Red went to his kness and he hollered
   "Please, don't pull your trigger on me.
I did not get my business straight."
   But he did not get his say.
A gun wheeled out of an overcoat
   and it played that old one two,
And Red was dead when the other two men
   sat down to eat their stew.

Of note:

Among my favorite songs of Cisco's, a perfect marriage of lyrics, music and performaance. This is the song that made me a fan, and 40 years later makes me realize that even if few others agree, this guy was someone special. Listen for yourself Here. Lyrically, a fascinating tale of vigilante vengeance and remorseless murder, for the crime of kicking over a stew pot. Wouldn't pass the PC Police today who so idolize Wooody....well, maybe that's why it hasn't been put on any of the CDs, but this is one fine performance.

Notes from the Folk Song & Minstrelsy booklet

Woodrow Wilson (Woody) Guthrie has been called "America's most gifted folk poet and ballad-maker, a rusty-voiced Homer." Born in 1912 in Okemah, Oklahoma, he was introduced to hardship at an early age. Fire killed his sister, cyclone destroyed his family farm and fortune. His mother went to a mental institution and his father took to a sick bed. Woody took to the streets, where he peddled newspapers and sang for anyone who would listen. Okemah became an oil boom town. The boom brought prosperity to a few people, but hard times for many more. Oil polluted the streams, killed fish and grass, withered crops and trees. This was a foretaste of what was to come with the dust storms. Woody, left without supportive local family, decided to pull out. At 13, he hit the carnival and rodeo trails and began the ramblings that were to make him familiar with every nook and cranny of the land. He started to compose the first of what would become more than 1,000 songs.

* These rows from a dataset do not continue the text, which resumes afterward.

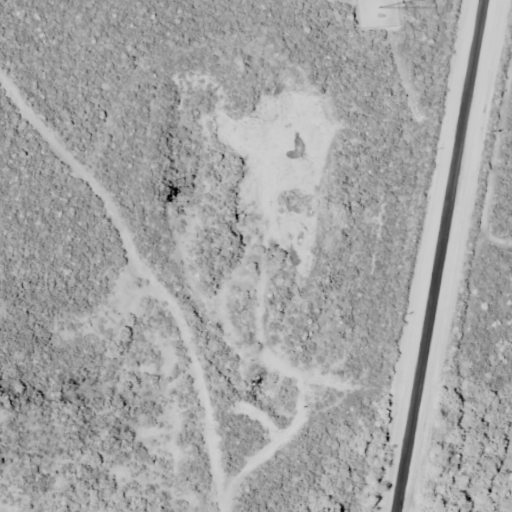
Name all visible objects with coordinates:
road: (441, 256)
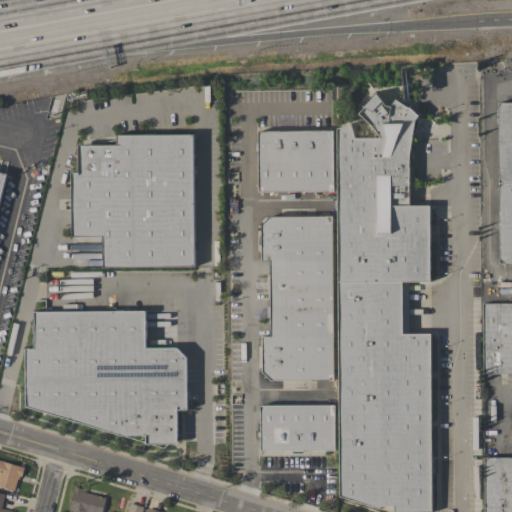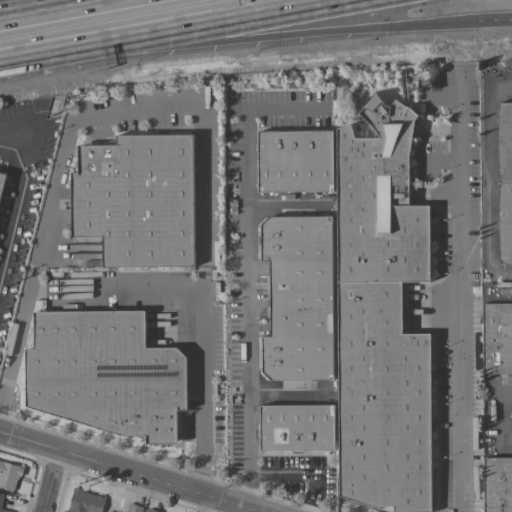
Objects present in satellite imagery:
road: (22, 5)
road: (71, 12)
road: (495, 19)
road: (206, 30)
road: (259, 39)
road: (20, 64)
road: (190, 104)
building: (294, 161)
building: (295, 161)
building: (0, 172)
building: (2, 180)
building: (504, 180)
building: (504, 180)
road: (489, 184)
building: (136, 199)
building: (137, 199)
road: (19, 210)
road: (249, 273)
road: (117, 287)
building: (297, 298)
building: (298, 298)
road: (460, 299)
building: (381, 317)
building: (380, 319)
building: (496, 337)
building: (497, 338)
building: (104, 374)
building: (105, 374)
building: (295, 427)
building: (296, 427)
road: (126, 472)
building: (9, 474)
building: (9, 475)
road: (47, 481)
building: (496, 484)
building: (497, 484)
building: (84, 501)
building: (85, 501)
building: (3, 503)
building: (2, 504)
road: (204, 504)
building: (132, 508)
building: (134, 508)
building: (150, 510)
building: (150, 510)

Woody's lyrics include the wonderful "Songs to Grow On" for children, plus verses about mountains, rivers, prairies, cities and dams. He told stories with music about the Depression, the breadlines, dust storms, and World War II. He wrote ballads about the hoboes, migratory workers, heroes and criminals and hero-criminals, Okies, sailors, soldiers, sharecroppers and wetbacks. Taken together, his works are a panorama of American life during the 1930's and '40's.

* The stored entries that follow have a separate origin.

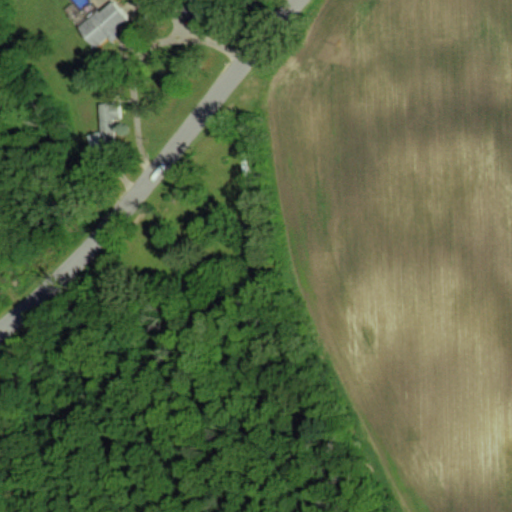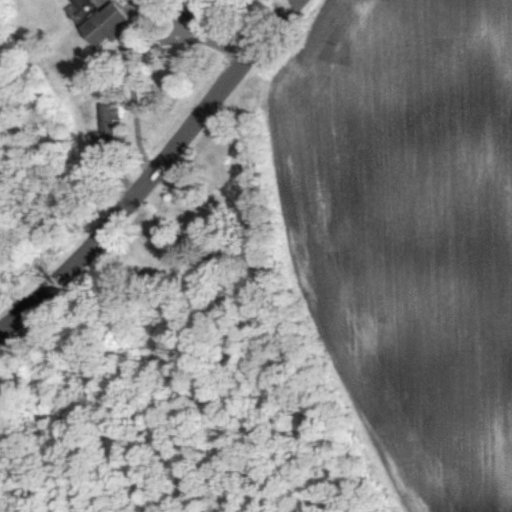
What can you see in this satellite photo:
building: (103, 23)
building: (103, 127)
road: (151, 166)
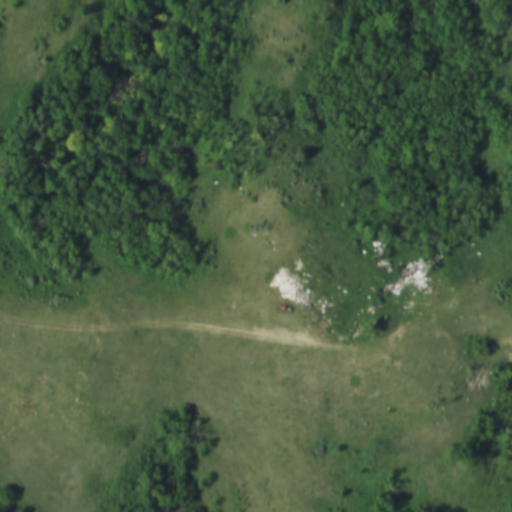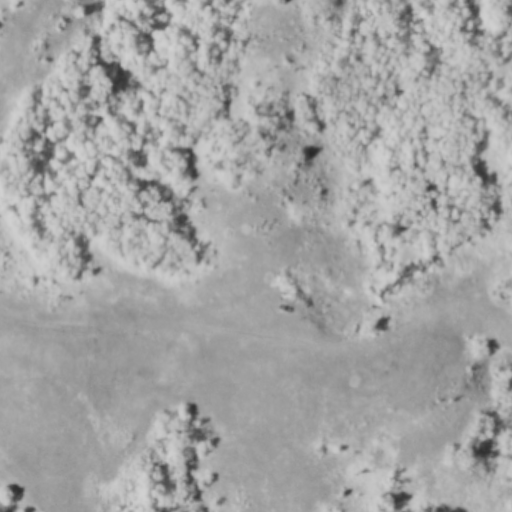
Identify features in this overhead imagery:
road: (274, 334)
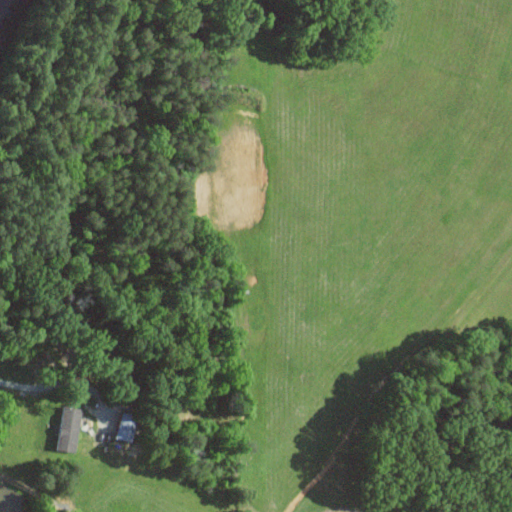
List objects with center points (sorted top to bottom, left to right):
road: (51, 392)
building: (127, 425)
building: (70, 428)
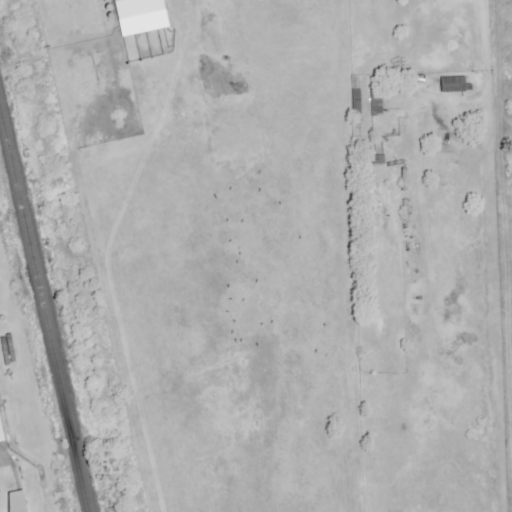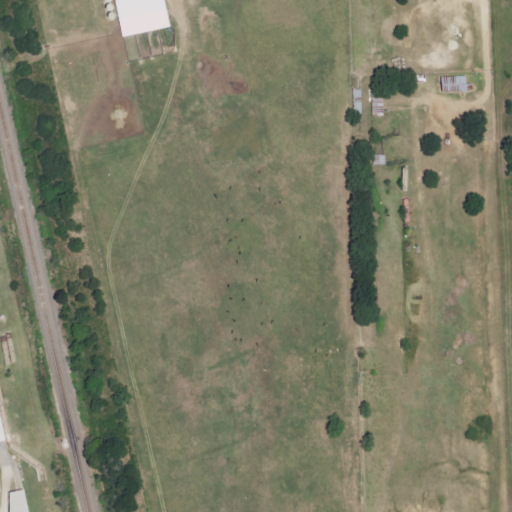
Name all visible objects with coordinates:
building: (146, 16)
road: (482, 70)
railway: (44, 314)
building: (5, 423)
building: (2, 434)
building: (24, 502)
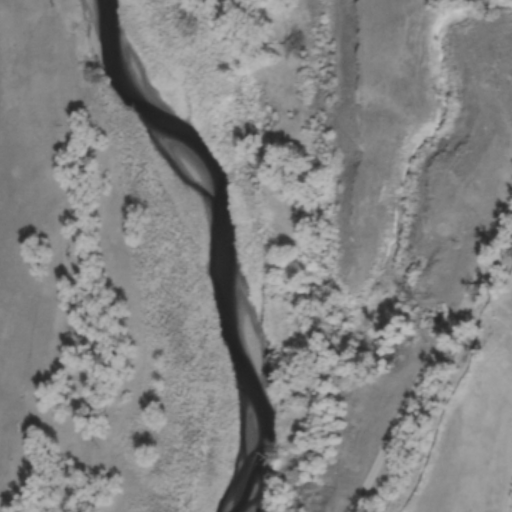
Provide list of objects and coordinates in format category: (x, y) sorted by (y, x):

Although he became, in particular, the bard of the down-and-outers, his songs are also full of typical American humor, hope and confidence in the future. Many of his pieces became widely popular, but Guthrie himself was never a popular entertainer. Early in the '40's a Broadway producer arranged to present him in a sort of backwoods or hillbilly setting at the Rockefeller Center's Rainbow Room in New York City. When Woody arrived, and the show's premise was outlined to him, he bolted, found the nearest exit, and quickly left town for a while. Later, he wrote "Well, this Rainbow Room's a funny place to play/It's a long ways from here to the U.S.A."

Today (the early '60's) Woody lies in a hospital bed, a victim of Huntington's Chorea, an incurable nervous wasting disease, which struck him down some years ago and abruptly brought his career to an end. "East Texas Red" is one of Woody's best ballads. This song about treacherous and violent doings in a hobo camp is sung by Guthrie's long-time friend and traveling companion, Cisco Houston. Cisco's own career and life came to a tragic end at age 42, on April 28, 1961, due to stomach cancer.